There's this weird thing that happens with new tools where people seem to surrender their autonomy to them, e.g. "welp, I just get pings from [Slack|my phone|etc] all the time, nothing I can do than just be interrupted constantly." More recently, it's "this failed because Claude chose..." No, Claude didn't choose, the person who submitted the PR chose to accept it.
It's possible to use tools responsibly and effectively. It's also possible to encourage and mentor employees to do that. The idea that a dev has to be effectively on call because they're pushing AI slop is just wrong on so many levels.
I can relate to this, unfortunately these tools are becoming a very convenient way to offload any kind of responsibility when something goes wrong.
Hard to stay in flow and engaged.
Feels weirdly similar to being interrupted over slack.
At least in my case, flow is gone. It’s all context switching now.
I've seen people on social media bragging about how they're able to produce a mountain of code as if this was praiseworthy.
1. llms allow devs to be more productive, so more free time is seen as opportunity for more work. ppl overshoot and just work more
2. generalized tooling makes devs seem more replaceable putting downward pressure on job security (ie work harder or we’ll get someone who will, oh and for less money)

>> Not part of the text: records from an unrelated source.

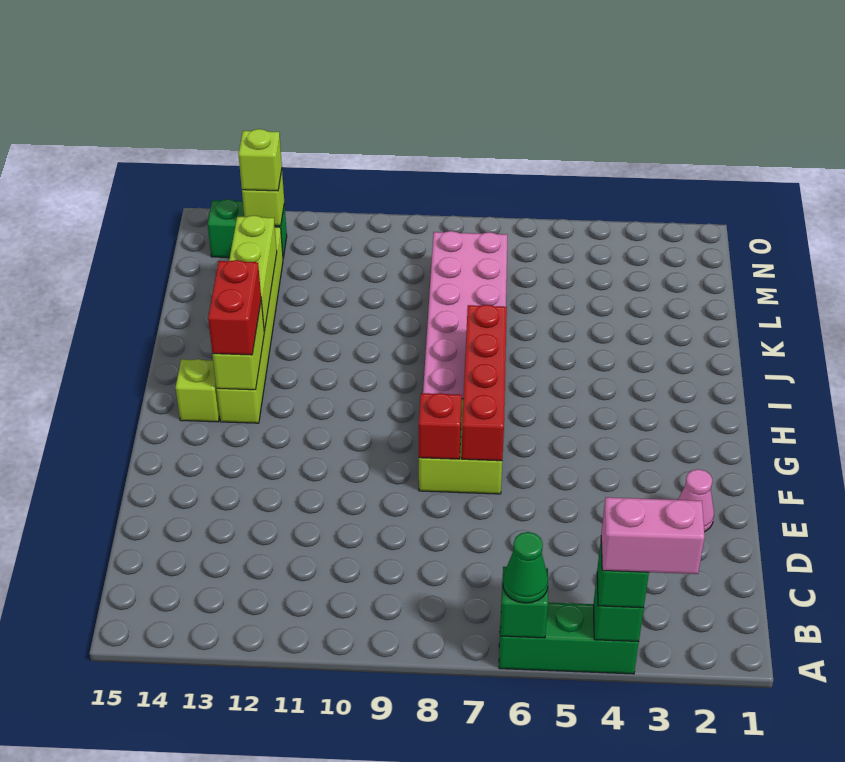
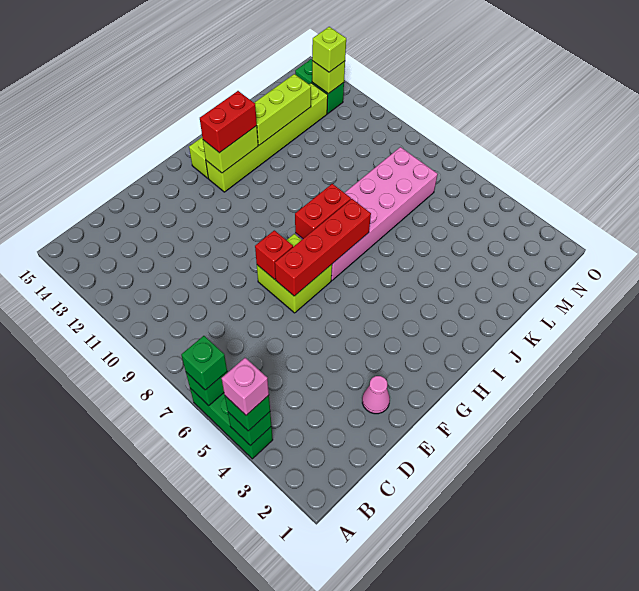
pink brick A3:A4 level 4 -> pink brick A4 level 4
green cone A6 level 3 -> green brick A6 level 3
none -> red brick H8:I8 level 2

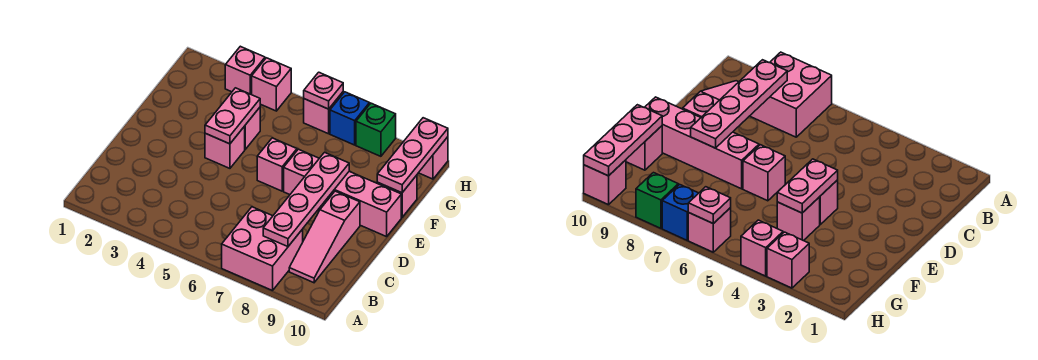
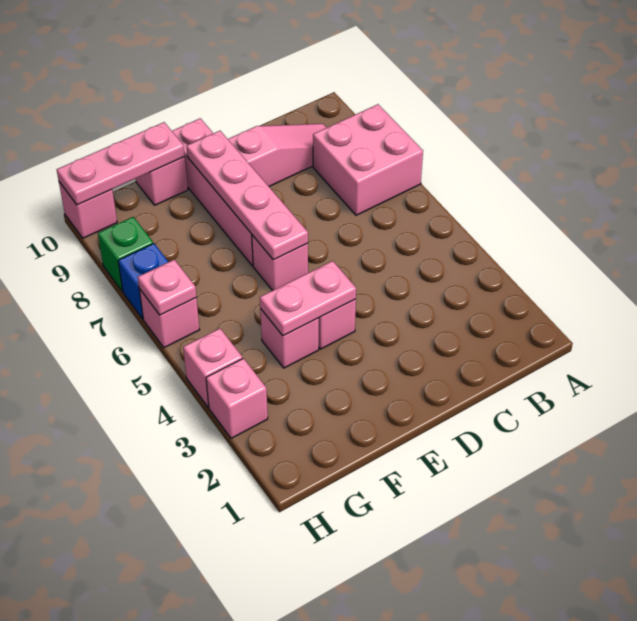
pink plate B8:E8 level 2 -> pink plate E6:E9 level 2

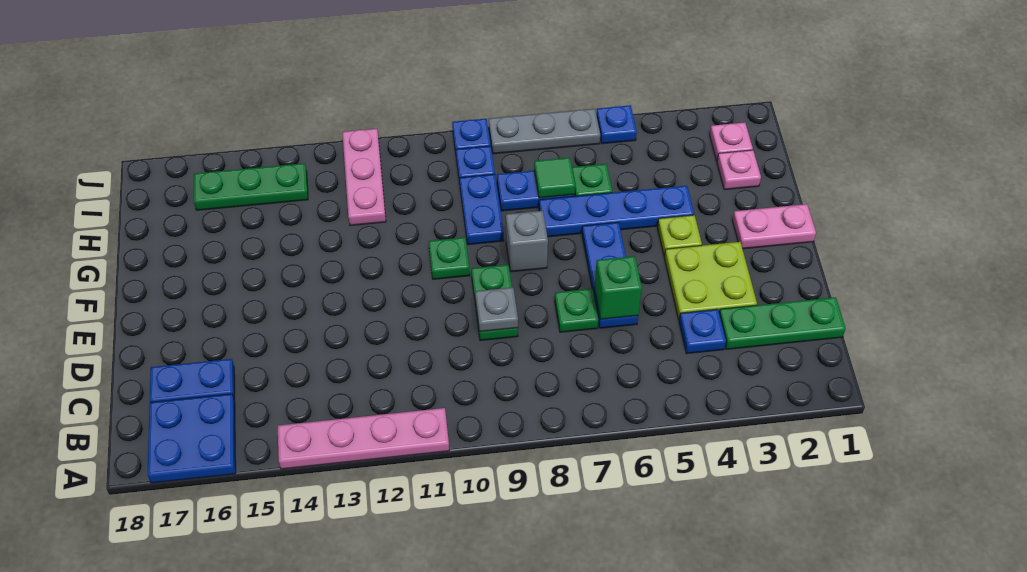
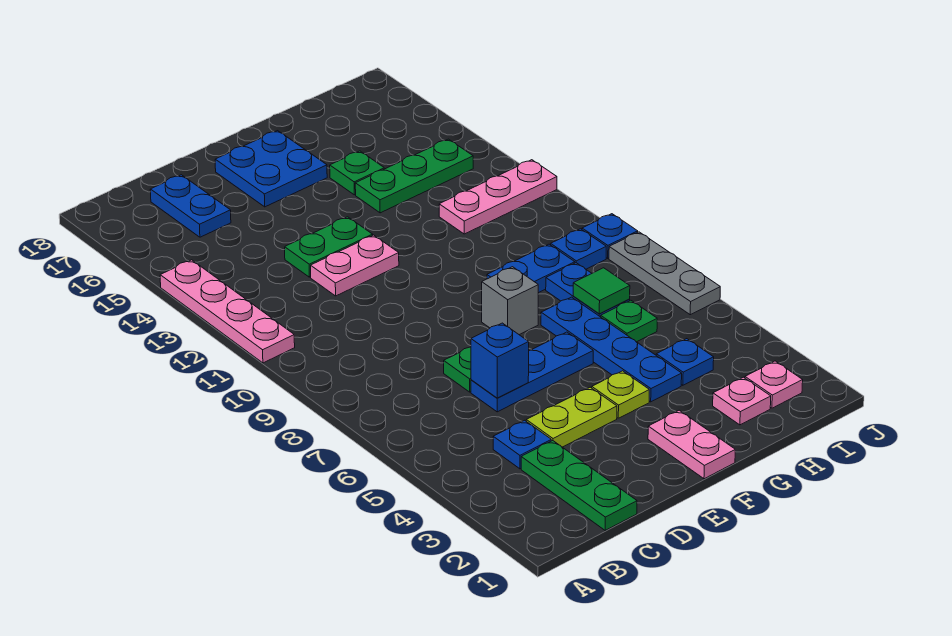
blue plate A16:B17 level 1 -> blue plate E16:F17 level 1
lime plate D3:E4 level 1 -> lime plate D4:E4 level 1
green brick D6 level 2 -> blue brick D6 level 2
green plate D9:E9 level 1 -> green plate D13:E13 level 1
grey plate D9 level 2 -> none
none -> pink plate D12:E12 level 1
green plate F10 level 1 -> green plate G15 level 1
green plate I14:I16 level 1 -> green plate G14:I14 level 1
blue plate J5 level 1 -> blue plate H4 level 1

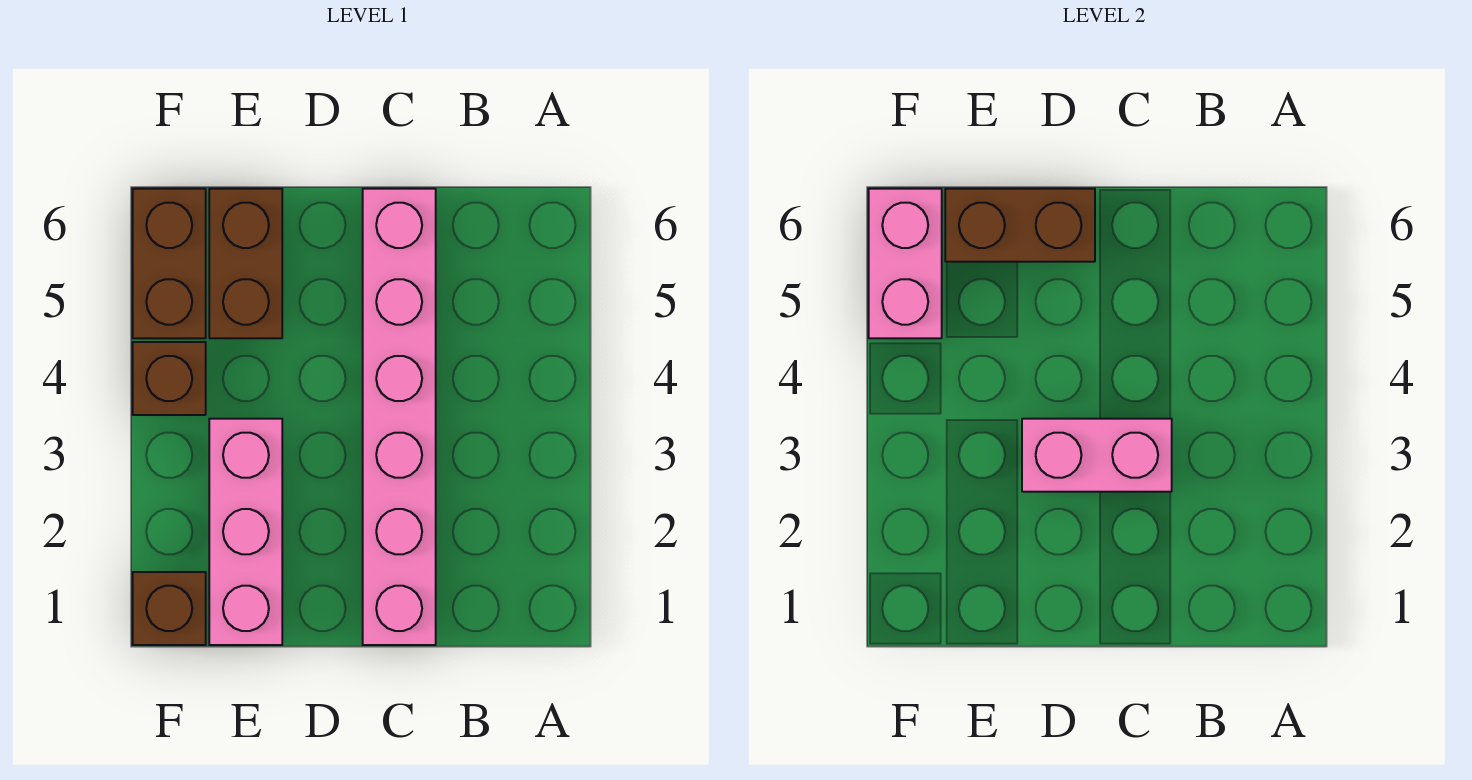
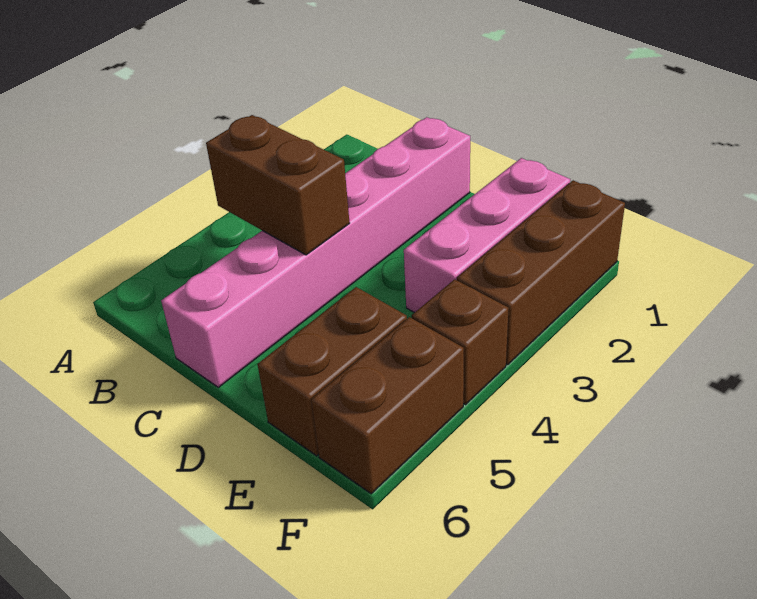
pink brick C3:D3 level 2 -> none
brown brick D6:E6 level 2 -> brown brick B4:C4 level 2
brown brick F1 level 1 -> brown brick F1:F3 level 1
pink brick F5:F6 level 2 -> none

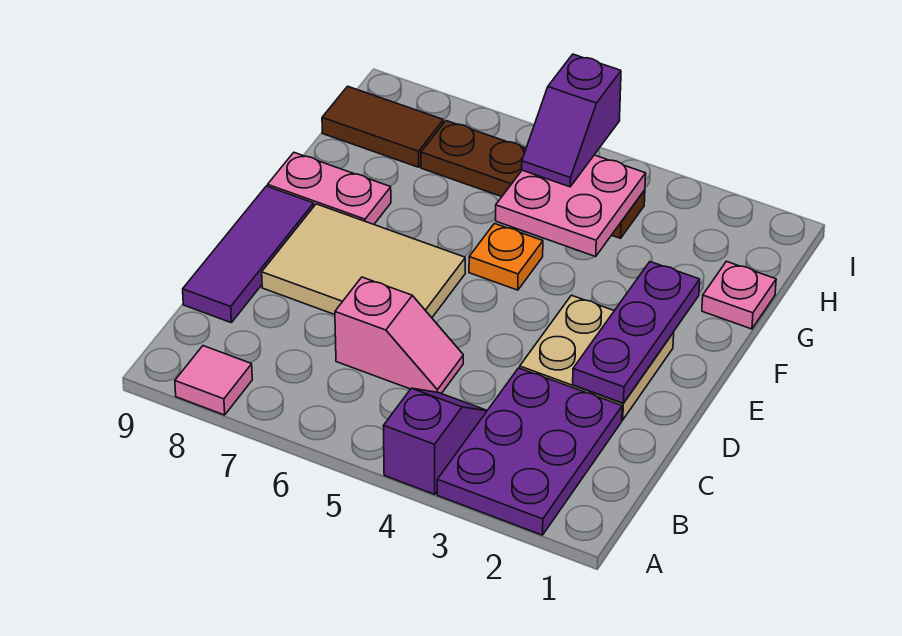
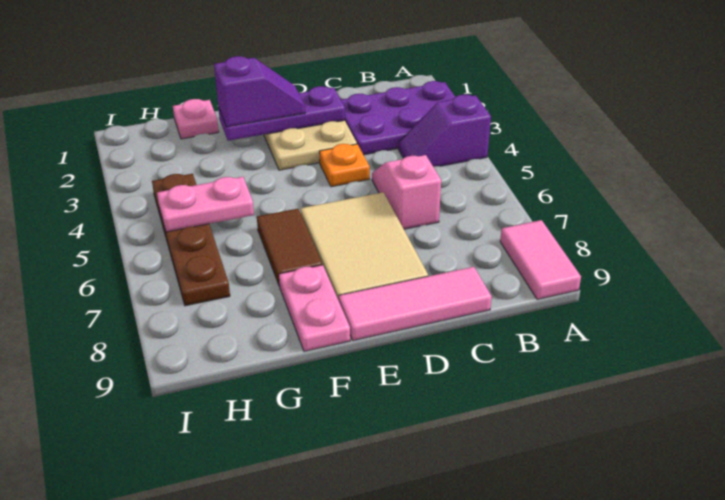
pink tile A8 level 1 -> pink tile A8:A9 level 1
purple tile C9:E9 level 1 -> pink tile C9:E9 level 1
orange plate F5 level 1 -> orange plate D4 level 1
pink plate G4:H5 level 2 -> pink plate G5:H5 level 2
purple slope H5:I5 level 3 top I -> purple slope E2:F2 level 3 top F
brown tile H8:H9 level 1 -> brown tile F6:F7 level 1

3. llms allow for more “multitasking” (debatable) via many running background tasks, so more opportunities to “just finish one more thing”
furyofantares•1h ago
At what point in time? Did anyone foresee coding being one of the best and soonest applications of this stuff?
antonvs•1h ago
It's why Codex, Claude Code, Gemini CLI etc. were developed at all - it was clear that if you wanted a concrete application of LLMs with clear productivity benefits, coding was low-hanging fruit, so all the AI vendors jumped on that and started hyping it.
furyofantares•53m ago
I do agree that it was thought that these llm-agents would be extremely useful and that is why they were developed, and I happen to believe they in fact are extremely useful (without disagreeing that much of the stuff in the article definitely does happen.)
I just sort of resent the setup that it was supposed to be X but actually it failed, when not only is there only minor evidence that it failed, but it was only a brief period in time when it was supposed to be X.